» **RECORDED DATA**:
# # # #

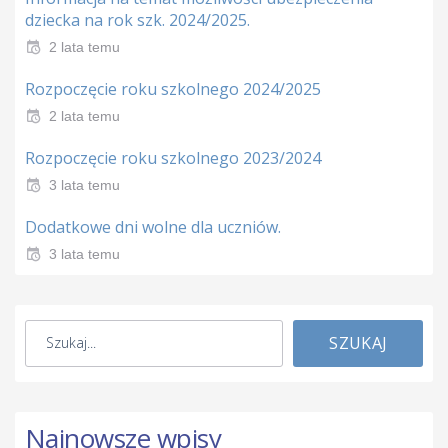
dziecka na rok szk. 2024/2025.
2 lata temu
Rozpoczęcie roku szkolnego 2024/2025
2 lata temu
Rozpoczęcie roku szkolnego 2023/2024
3 lata temu
Dodatkowe dni wolne dla uczniów.
3 lata temu
SZUKAJ
Najnowsze wpisy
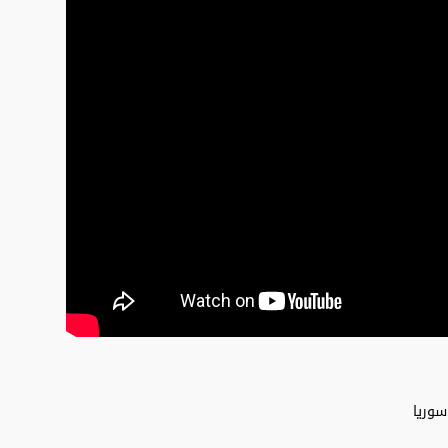
سوريا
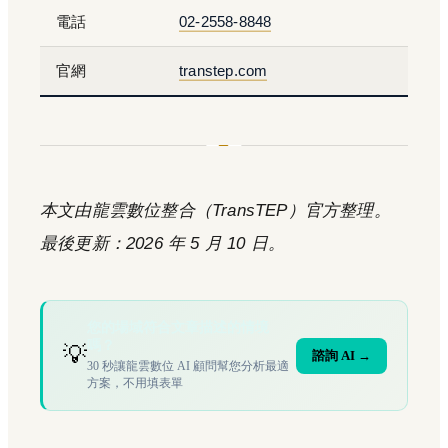
電話
02-2558-8848
官網
transtep.com
本文由龍雲數位整合（TransTEP）官方整理。
最後更新：2026 年 5 月 10 日。
您的場域符合文章描述的情境
嗎？
💡
諮詢 AI →
30 秒讓龍雲數位 AI 顧問幫您分析最適
方案，不用填表單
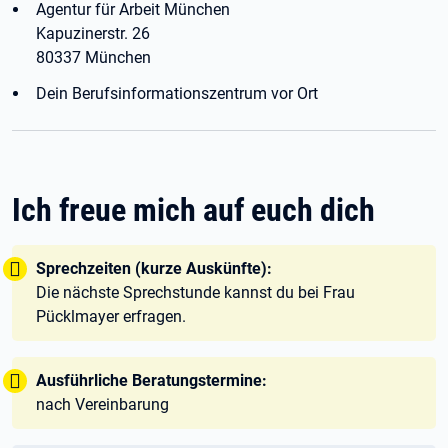
Agentur für Arbeit München
Kapuzinerstr. 26
80337 München
Dein Berufsinformationszentrum vor Ort
Ich freue mich auf euch dich
Tipp:
Sprechzeiten (kurze Auskünfte):
Die nächste Sprechstunde kannst du bei Frau
Pücklmayer erfragen.
Tipp:
Ausführliche Beratungstermine:
nach Vereinbarung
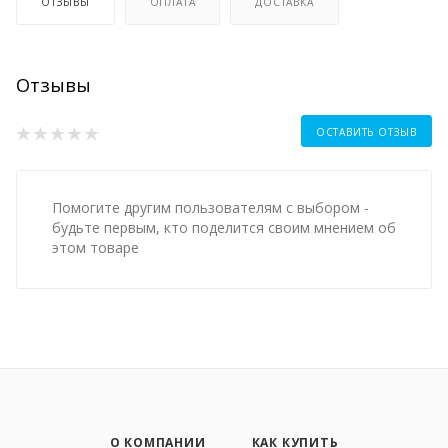
ОТЗЫВЫ
ОПЛАТА
ДОСТАВКА
Отзывы
ОСТАВИТЬ ОТЗЫВ
Помогите другим пользователям с выбором -
будьте первым, кто поделится своим мнением об
этом товаре
О КОМПАНИИ
КАК КУПИТЬ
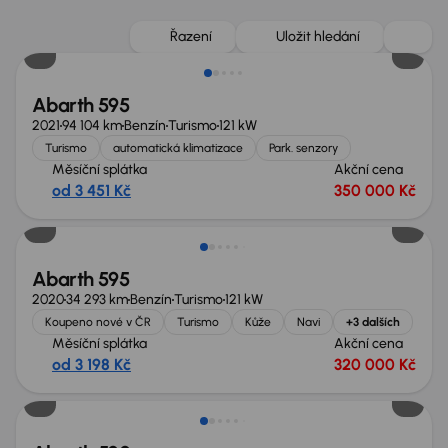
Zlevněno o 55 000 Kč
Řazení
Uložit hledání
Abarth 595
2021
94 104 km
Benzín
Turismo
121 kW
Turismo
automatická klimatizace
Park. senzory
Měsíční splátka
Akční cena
od 3 451 Kč
350 000 Kč
Abarth 595
2020
34 293 km
Benzín
Turismo
121 kW
Koupeno nové v ČR
Turismo
Kůže
Navi
+3 dalších
Měsíční splátka
Akční cena
od 3 198 Kč
320 000 Kč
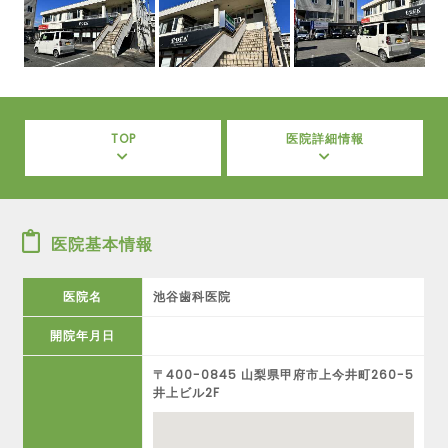
TOP
医院詳細情報
医院基本情報
医院名
池谷歯科医院
開院年月日
〒400-0845 山梨県甲府市上今井町260-5
井上ビル2F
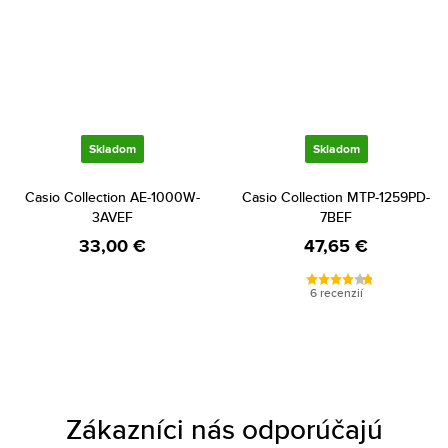
Skladom
Skladom
Casio Collection AE-1000W-
Casio Collection MTP-1259PD-
3AVEF
7BEF
33,00 €
47,65 €
6 recenzií
Zákazníci nás odporúčajú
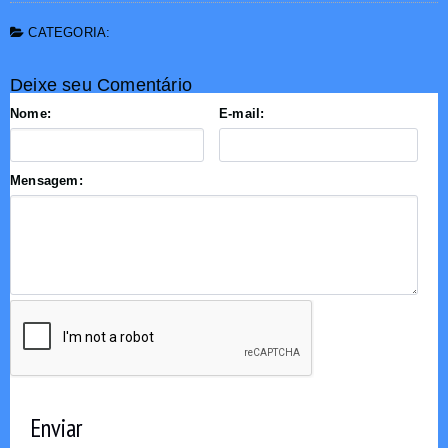
CATEGORIA:
Deixe seu Comentário
Nome:
E-mail:
Mensagem:
Enviar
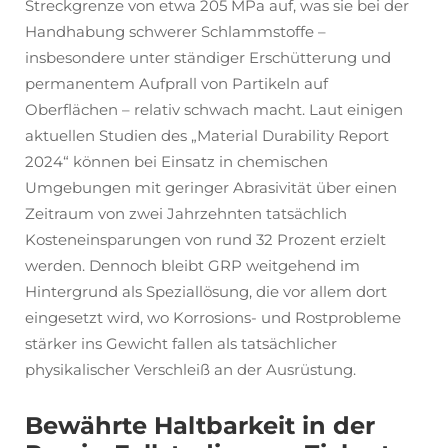
Streckgrenze von etwa 205 MPa auf, was sie bei der
Handhabung schwerer Schlammstoffe –
insbesondere unter ständiger Erschütterung und
permanentem Aufprall von Partikeln auf
Oberflächen – relativ schwach macht. Laut einigen
aktuellen Studien des „Material Durability Report
2024“ können bei Einsatz in chemischen
Umgebungen mit geringer Abrasivität über einen
Zeitraum von zwei Jahrzehnten tatsächlich
Kosteneinsparungen von rund 32 Prozent erzielt
werden. Dennoch bleibt GRP weitgehend im
Hintergrund als Speziallösung, die vor allem dort
eingesetzt wird, wo Korrosions- und Rostprobleme
stärker ins Gewicht fallen als tatsächlicher
physikalischer Verschleiß an der Ausrüstung.
Bewährte Haltbarkeit in der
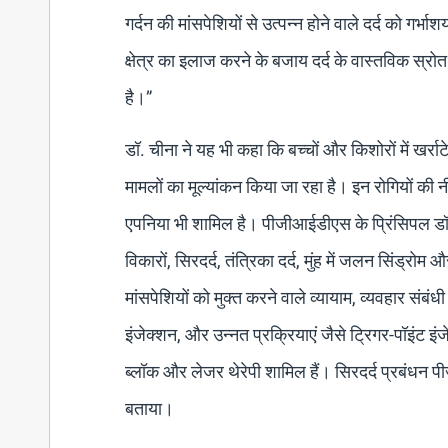
गर्दन की मांसपेशियों से उत्पन्न होने वाले दर्द को गर्
क्षेत्र का इलाज करने के बजाय दर्द के वास्तविक स्र
है।”
डॉ. चीना ने यह भी कहा कि बच्चों और किशोरों में खर्राट
मामलों का मूल्यांकन किया जा रहा है। इन रोगियों की नी
एपनिया भी शामिल है। पीजीआईडीएस के प्रिंसिपल डॉ. 
विकारों, सिरदर्द, तंत्रिका दर्द, मुंह में जलन सिंड्र
मांसपेशियों को मुक्त करने वाले व्यायाम, व्यवहार संबंध
इंजेक्शन, और उन्नत प्रक्रियाएं जैसे ट्रिगर-पॉइंट इंजे
ब्लॉक और लेजर थेरेपी शामिल हैं। सिरदर्द प्रबंधन पी
बताया।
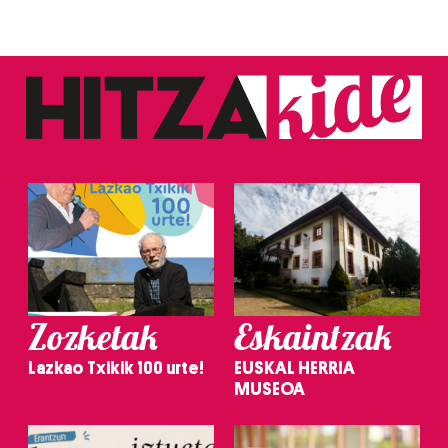
Zozketak
Eskaintzak
Lazkao Txikik 100 urte!
EUSKAL HERRIA
MUSEOA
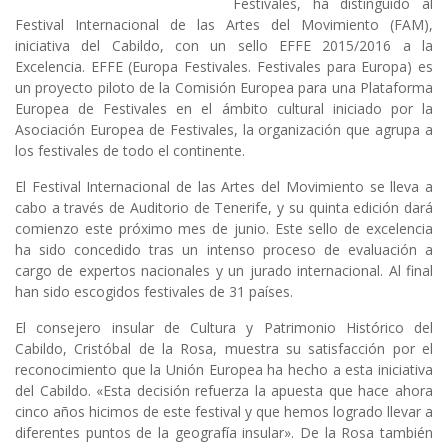
Festivales
, ha distinguido al
Festival Internacional de las Artes del Movimiento
(FAM)
,
iniciativa del Cabildo, con un sello
EFFE 2015/2016 a la
Excelencia
. EFFE (Europa Festivales. Festivales para Europa) es
un proyecto piloto de la Comisión Europea para una Plataforma
Europea de Festivales en el ámbito cultural iniciado por la
Asociación Europea de Festivales, la organización que agrupa a
los festivales de todo el continente.
El Festival Internacional de las Artes del Movimiento
se lleva a
cabo a través de Auditorio de Tenerife, y su quinta edición dará
comienzo este próximo mes de junio. Este sello de excelencia
ha sido concedido tras un intenso proceso de evaluación a
cargo de expertos nacionales y un jurado internacional. Al final
han sido escogidos festivales de 31 países.
El consejero insular de Cultura y Patrimonio Histórico del
Cabildo, Cristóbal de la Rosa, muestra su satisfacción por el
reconocimiento que la Unión Europea ha hecho a esta iniciativa
del Cabildo. «Esta decisión refuerza la apuesta que hace ahora
cinco años hicimos de este festival y que hemos logrado llevar a
diferentes puntos de la geografía insular». De la Rosa también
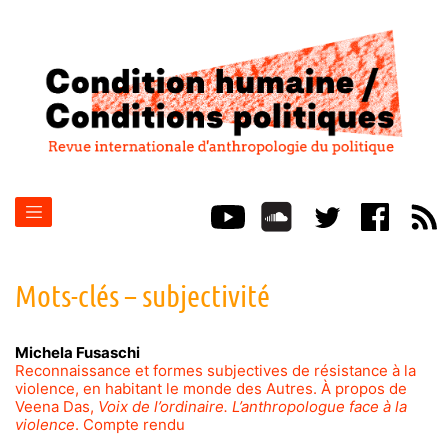
Mots-clés – subjectivité
Michela
Fusaschi
Reconnaissance et formes subjectives de résistance à la
violence, en habitant le monde des Autres. À propos de
Veena Das,
Voix de l’ordinaire. L’anthropologue face à la
violence
. Compte rendu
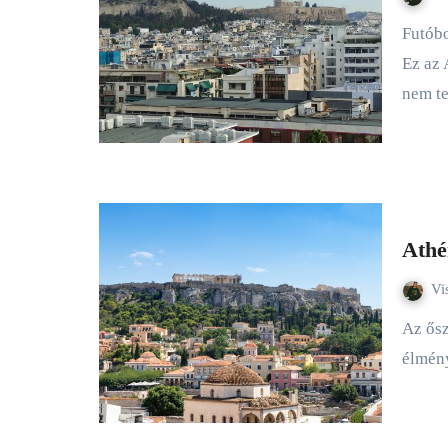
Futóbolond vagy futószobor? Avagy hadviseléstől a minipoliszig
Ez az 
nem t
Athé
Vi
Az őszi szünet kezdetén 3 napot töltöttem Athénban, ez az én
élmén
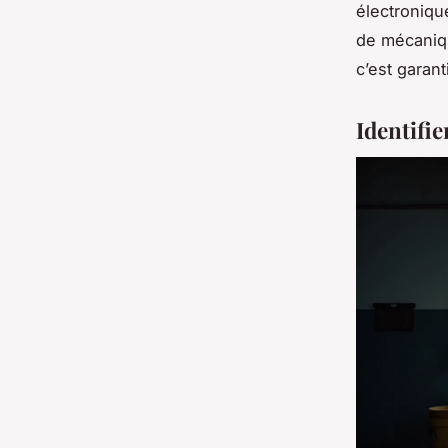
électroniqu
de mécaniq
c’est garan
Identifi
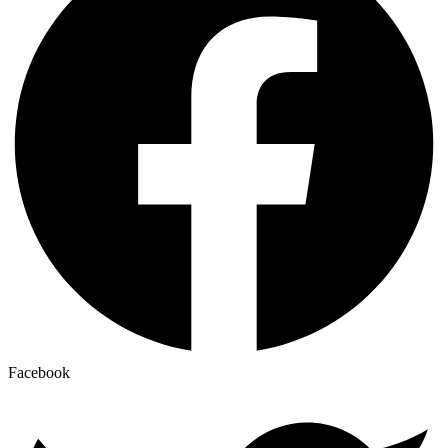
Facebook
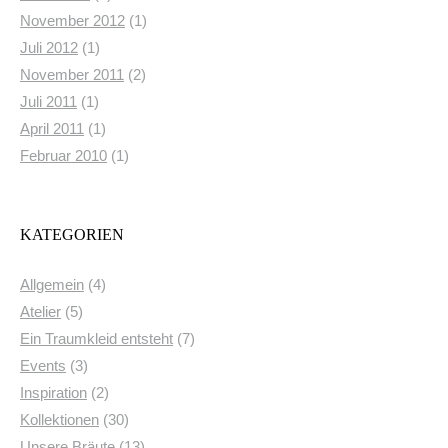
November 2012
(1)
Juli 2012
(1)
November 2011
(2)
Juli 2011
(1)
April 2011
(1)
Februar 2010
(1)
KATEGORIEN
Allgemein
(4)
Atelier
(5)
Ein Traumkleid entsteht
(7)
Events
(3)
Inspiration
(2)
Kollektionen
(30)
Unsere Bräute
(13)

# # # #

» **EXERCISE DETAILS**:
Please return each line of the material that contains the string "para", treating uppercase and lowercase as different.

» **PROBLEM SOLUTION**:
. EFFE (Europa Festivales. Festivales para Europa) es
un proyecto piloto de la Comisión Europea para una Plataforma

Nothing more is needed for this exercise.